Music Business

Inflation Adjustment for Physical and Vinyl Mechanical Royalties 2025 Estimate

The Copyright Royalty Board’s annual inflation adjustment raises physical and download mechanical royalty rates, thanks to past advocacy rejecting frozen rates. What will the inflation adjustment for physical and vinyl mechanical royalties be in 2025?

Inflation Adjustment for Physical and Vinyl Mechanical Royalties 2025 Estimate

by CHRIS CASTLE of Music Tech Policy

The Copyright Royalty Board adjusts the statutory mechanical royalty for physical carriers like vinyl, CDs and downloads annually during the current rate period. This is entirely due to the success of public comments by the ad hoc songwriter bargaining group that persuaded the Copyright Royalty Judges to reject the terrible frozen mechanicals settlement negotiated with the NMPA, NSAI and RIAA. 

As it turned out, once the judges rejected the freeze as unfair, the labels quickly agreed to a fair result that increased the physical/download rate from a 9.1¢ base rate to the 12¢ rate suggested by the Judes which went a long way to making up for the 15 year freeze at 9.1¢. In fact, if it had just been presented to the labels to begin with, a tremendous amount of agita could have been saved all round.

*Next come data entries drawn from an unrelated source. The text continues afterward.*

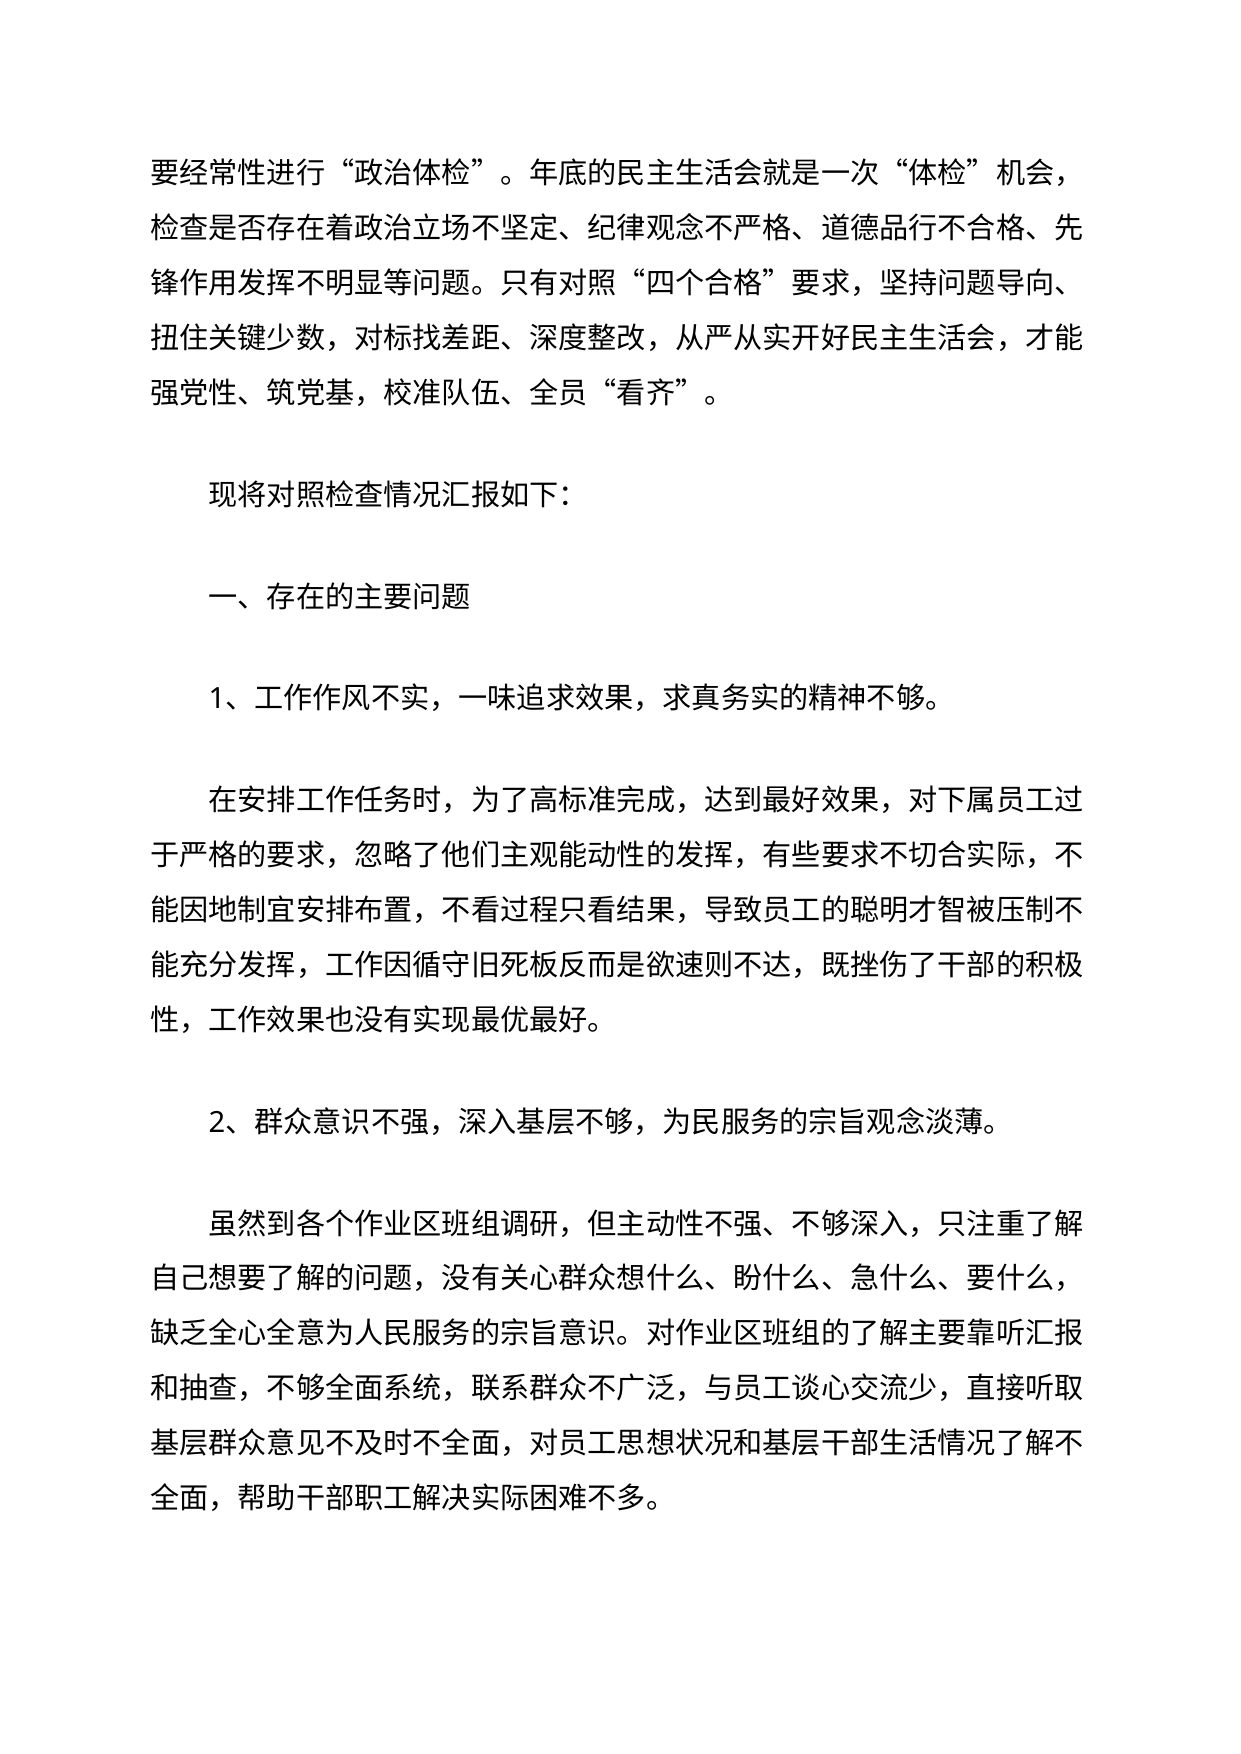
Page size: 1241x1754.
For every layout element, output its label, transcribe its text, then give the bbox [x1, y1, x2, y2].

text 一、存在的主要问题 [150, 573, 1090, 615]
text 现将对照检查情况汇报如下： [150, 471, 1090, 514]
text 在安排工作任务时，为了高标准完成，达到最好效果，对下属员工过于严格的要求，忽略了他们主观能动性的发挥，有些要求不切合实际，不能因地制宜安排布置，不看过程只看结果，导致员工的聪明才智被压制不能充分发挥，工作因循守旧死板反而是欲速则不达，既挫伤了干部的积极性，工作效果也没有实现最优最好。 [150, 777, 1090, 1039]
text 虽然到各个作业区班组调研，但主动性不强、不够深入，只注重了解自己想要了解的问题，没有关心群众想什么、盼什么、急什么、要什么，缺乏全心全意为人民服务的宗旨意识。对作业区班组的了解主要靠听汇报和抽查，不够全面系统，联系群众不广泛，与员工谈心交流少，直接听取基层群众意见不及时不全面，对员工思想状况和基层干部生活情况了解不全面，帮助干部职工解决实际困难不多。 [150, 1200, 1090, 1517]
text 1、工作作风不实，一味追求效果，求真务实的精神不够。 [150, 675, 1090, 717]
text 2、群众意识不强，深入基层不够，为民服务的宗旨观念淡薄。 [150, 1098, 1090, 1141]
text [150, 150, 1090, 412]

Crucially, not only did the base rate increase, the judges also approved a cost of living adjustment determined by a formula using the Consumer Price Index. The end result is that unlike streaming mechanicals (e.g., Spotify) the value of the increase from 9.1¢ to 12¢ has been protected from inflation during the rate period (2023-2027). 

Unfortunately, the streaming services were allowed to reject a cost of living for streaming mechanicals, notwithstanding the services’ acceptance of an adjustment based on a comparable government measurement of inflation (the Employment Cost Index) used to adjust the services’ financing of salaries and other costs at the Mechanical Licensing Collective. So those who are paid handsomely to collect and pay songwriters get a better deal than the songwriters they supposedly serve.

What is the increase in pennies this year?

The Judges determine the inflation-adjusted rate every year. The calculation is made in December for physical/download with reference to the CPI-U rate announced by the Bureau of Labor Statistics as of December 1, which means the rate published on November 11. The new rate goes into effect on January 1, 2025.

At this point, there does not seem to be any indication that there will be a large spike in inflation between now and November 11, so we can use the September rate (just announced in October) to make an educated guess as to what the 2025 statutory rate increase will be for physical/downloads:

Inflation Adjustment for Physical and Vinyl Mechanical Royalties

So I think we can project that the base rate will increase from 12.4¢ for 2024 to about 12.6¢ in 2025 without firing a shot. If you have a 10 x 3/4 rate controlled compositions clause, that means the U.S. controlled pool on physical will be approximately 94.5¢ instead of the old frozen rate of 68.25¢.

It’s important to note a couple things about the relevance of CPI-U as a metric for protecting royalty rates from the ravages of inflation. First of all, the CPI-U is a statistical smoothing of the specific rates for particular goods and services that it measures and doesn’t reflect the magnitude of changes of some components.

For example, in September, the CPI-U increased by 0.2% on a seasonally adjusted basis. However, the shelter index and the food index increased at higher rates: The shelter index rose by 0.2%, and the food index increased by 0.4% Together, these two components contributed over 75% of the monthly increase in the all items index.

Moreover, the MLC itself receives an increase that is tied to the lesser of 3% or the Employment Cost Index:

Inflation Adjustment for Physical and Vinyl Mechanical Royalties

These are good benchmarks to keep in mind as we head into a new rate setting period in a year or so when I expect songwriters to demand a COLA for streaming mechanicals. No more poormouthing from the services.